| Exercise details |
From the first line to the last, give the records again exactly and skip the pictures.

| Data records |
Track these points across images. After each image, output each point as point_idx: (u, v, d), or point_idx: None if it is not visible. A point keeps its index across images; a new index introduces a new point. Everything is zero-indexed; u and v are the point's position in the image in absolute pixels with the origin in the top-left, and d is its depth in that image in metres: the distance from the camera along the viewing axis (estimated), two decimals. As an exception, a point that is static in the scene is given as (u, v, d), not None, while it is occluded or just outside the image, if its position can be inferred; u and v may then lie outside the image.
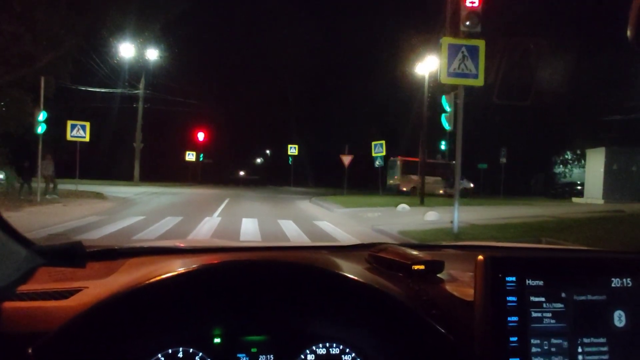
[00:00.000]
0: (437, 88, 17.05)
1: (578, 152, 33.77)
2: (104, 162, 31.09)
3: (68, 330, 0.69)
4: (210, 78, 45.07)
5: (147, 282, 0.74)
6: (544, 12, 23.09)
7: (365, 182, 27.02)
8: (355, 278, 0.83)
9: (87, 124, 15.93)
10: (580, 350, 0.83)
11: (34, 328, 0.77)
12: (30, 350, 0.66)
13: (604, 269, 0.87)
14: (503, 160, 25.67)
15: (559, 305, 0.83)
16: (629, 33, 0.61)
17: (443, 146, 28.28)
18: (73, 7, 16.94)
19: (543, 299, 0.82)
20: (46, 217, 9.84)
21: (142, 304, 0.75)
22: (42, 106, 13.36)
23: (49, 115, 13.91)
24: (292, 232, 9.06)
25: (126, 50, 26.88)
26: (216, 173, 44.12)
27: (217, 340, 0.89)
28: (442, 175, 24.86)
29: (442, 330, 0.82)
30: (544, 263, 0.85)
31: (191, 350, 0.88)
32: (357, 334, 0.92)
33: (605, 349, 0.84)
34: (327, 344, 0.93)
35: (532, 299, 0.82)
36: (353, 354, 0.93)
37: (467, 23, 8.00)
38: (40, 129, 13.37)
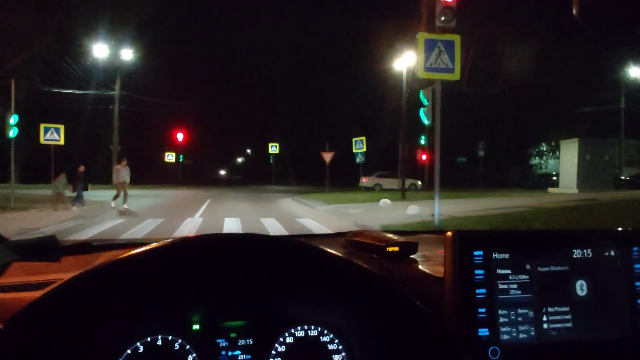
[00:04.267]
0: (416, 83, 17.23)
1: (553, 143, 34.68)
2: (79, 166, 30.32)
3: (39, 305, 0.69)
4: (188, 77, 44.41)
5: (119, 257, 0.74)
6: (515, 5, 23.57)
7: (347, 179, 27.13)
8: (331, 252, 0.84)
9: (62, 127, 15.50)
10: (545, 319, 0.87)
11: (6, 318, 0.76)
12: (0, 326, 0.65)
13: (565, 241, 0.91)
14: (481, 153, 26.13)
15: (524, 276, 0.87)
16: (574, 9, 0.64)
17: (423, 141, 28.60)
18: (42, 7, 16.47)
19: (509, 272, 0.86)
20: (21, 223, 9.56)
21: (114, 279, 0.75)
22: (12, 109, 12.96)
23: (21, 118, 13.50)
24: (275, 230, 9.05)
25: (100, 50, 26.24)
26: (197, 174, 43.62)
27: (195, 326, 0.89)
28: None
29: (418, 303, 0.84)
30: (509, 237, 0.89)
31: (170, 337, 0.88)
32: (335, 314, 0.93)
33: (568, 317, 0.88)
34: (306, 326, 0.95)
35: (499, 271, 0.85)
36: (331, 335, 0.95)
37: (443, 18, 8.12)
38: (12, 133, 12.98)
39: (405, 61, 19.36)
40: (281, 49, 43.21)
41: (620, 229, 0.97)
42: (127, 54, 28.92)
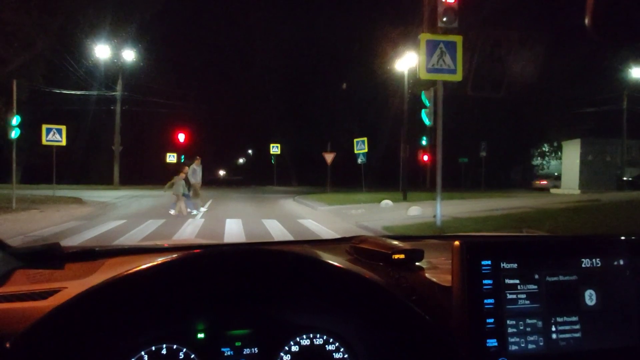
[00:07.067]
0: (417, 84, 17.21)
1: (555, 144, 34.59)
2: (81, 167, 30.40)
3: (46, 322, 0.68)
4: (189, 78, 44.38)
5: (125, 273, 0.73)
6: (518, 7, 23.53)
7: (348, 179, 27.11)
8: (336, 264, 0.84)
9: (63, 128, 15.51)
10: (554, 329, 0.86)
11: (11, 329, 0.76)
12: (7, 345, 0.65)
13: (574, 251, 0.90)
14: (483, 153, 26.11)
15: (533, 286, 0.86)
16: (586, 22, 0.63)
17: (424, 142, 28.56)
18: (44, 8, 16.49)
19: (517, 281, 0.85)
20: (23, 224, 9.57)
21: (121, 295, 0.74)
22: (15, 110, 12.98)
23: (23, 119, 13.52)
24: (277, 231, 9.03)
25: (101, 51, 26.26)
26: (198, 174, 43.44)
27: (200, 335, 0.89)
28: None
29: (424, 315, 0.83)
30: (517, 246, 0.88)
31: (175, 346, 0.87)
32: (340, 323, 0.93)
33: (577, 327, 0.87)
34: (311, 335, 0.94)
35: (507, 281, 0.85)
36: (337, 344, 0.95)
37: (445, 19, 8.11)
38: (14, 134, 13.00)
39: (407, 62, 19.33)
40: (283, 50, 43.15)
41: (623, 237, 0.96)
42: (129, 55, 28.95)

| Solution to this exercise |
Track these points across images. After each image, output each point as point_idx: (u, v, d), or point_idx: None if it is not visible. A point keeps its index across images; a new index introduces a new point. Everything is zero-indexed; u and v are the point's position in the image in absolute pixels with the origin in the top-left, and d is its depth in that image in metres: the distance from the camera along the viewing axis (estimated), two decimals. As an exception, a point that is static in the scene is given as (u, v, d), not None, while it is occluded or just outside the image, if its position can be inferred; u and v may then lie outside the image.
[00:00.000]
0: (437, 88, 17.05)
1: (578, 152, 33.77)
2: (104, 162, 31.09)
3: (68, 330, 0.69)
4: (210, 78, 45.07)
5: (147, 282, 0.74)
6: (544, 12, 23.09)
7: (365, 182, 27.02)
8: (355, 278, 0.83)
9: (87, 124, 15.93)
10: (580, 350, 0.83)
11: (34, 328, 0.77)
12: (30, 350, 0.66)
13: (604, 269, 0.87)
14: (503, 160, 25.67)
15: (559, 305, 0.83)
16: (629, 33, 0.61)
17: (443, 146, 28.28)
18: (73, 7, 16.94)
19: (543, 299, 0.82)
20: (46, 217, 9.84)
21: (142, 304, 0.75)
22: (42, 106, 13.36)
23: (49, 115, 13.91)
24: (292, 232, 9.06)
25: (126, 50, 26.88)
26: (216, 173, 44.12)
27: (217, 340, 0.89)
28: (442, 175, 24.86)
29: (442, 330, 0.82)
30: (544, 263, 0.85)
31: (191, 350, 0.88)
32: (357, 334, 0.92)
33: (605, 349, 0.84)
34: (327, 344, 0.93)
35: (532, 299, 0.82)
36: (353, 354, 0.93)
37: (467, 23, 8.00)
38: (40, 129, 13.37)
[00:04.267]
0: (416, 83, 17.23)
1: (553, 143, 34.68)
2: (79, 166, 30.32)
3: (39, 305, 0.69)
4: (188, 77, 44.41)
5: (119, 257, 0.74)
6: (515, 5, 23.57)
7: (347, 179, 27.13)
8: (331, 252, 0.84)
9: (62, 127, 15.50)
10: (545, 319, 0.87)
11: (6, 318, 0.76)
12: (0, 326, 0.65)
13: (565, 241, 0.91)
14: (481, 153, 26.13)
15: (524, 276, 0.87)
16: (574, 9, 0.64)
17: (423, 141, 28.60)
18: (42, 7, 16.47)
19: (509, 272, 0.86)
20: (21, 223, 9.56)
21: (114, 279, 0.75)
22: (12, 109, 12.96)
23: (21, 118, 13.50)
24: (275, 230, 9.05)
25: (100, 50, 26.24)
26: (197, 174, 43.62)
27: (195, 326, 0.89)
28: None
29: (418, 303, 0.84)
30: (509, 237, 0.89)
31: (170, 337, 0.88)
32: (335, 314, 0.93)
33: (568, 317, 0.88)
34: (306, 326, 0.95)
35: (499, 271, 0.85)
36: (331, 335, 0.95)
37: (443, 18, 8.12)
38: (12, 133, 12.98)
39: (405, 61, 19.36)
40: (281, 49, 43.21)
41: (620, 229, 0.97)
42: (127, 54, 28.92)
[00:07.067]
0: (417, 84, 17.21)
1: (555, 144, 34.59)
2: (81, 167, 30.40)
3: (46, 322, 0.68)
4: (189, 78, 44.38)
5: (125, 273, 0.73)
6: (518, 7, 23.53)
7: (348, 179, 27.11)
8: (336, 264, 0.84)
9: (63, 128, 15.51)
10: (554, 329, 0.86)
11: (11, 329, 0.76)
12: (7, 345, 0.65)
13: (574, 251, 0.90)
14: (483, 153, 26.11)
15: (533, 286, 0.86)
16: (586, 22, 0.63)
17: (424, 142, 28.56)
18: (44, 8, 16.49)
19: (517, 281, 0.85)
20: (23, 224, 9.57)
21: (121, 295, 0.74)
22: (15, 110, 12.98)
23: (23, 119, 13.52)
24: (277, 231, 9.03)
25: (101, 51, 26.26)
26: (198, 174, 43.44)
27: (200, 335, 0.89)
28: None
29: (424, 315, 0.83)
30: (517, 246, 0.88)
31: (175, 346, 0.87)
32: (340, 323, 0.93)
33: (577, 327, 0.87)
34: (311, 335, 0.94)
35: (507, 281, 0.85)
36: (337, 344, 0.95)
37: (445, 19, 8.11)
38: (14, 134, 13.00)
39: (407, 62, 19.33)
40: (283, 50, 43.15)
41: (623, 237, 0.96)
42: (129, 55, 28.95)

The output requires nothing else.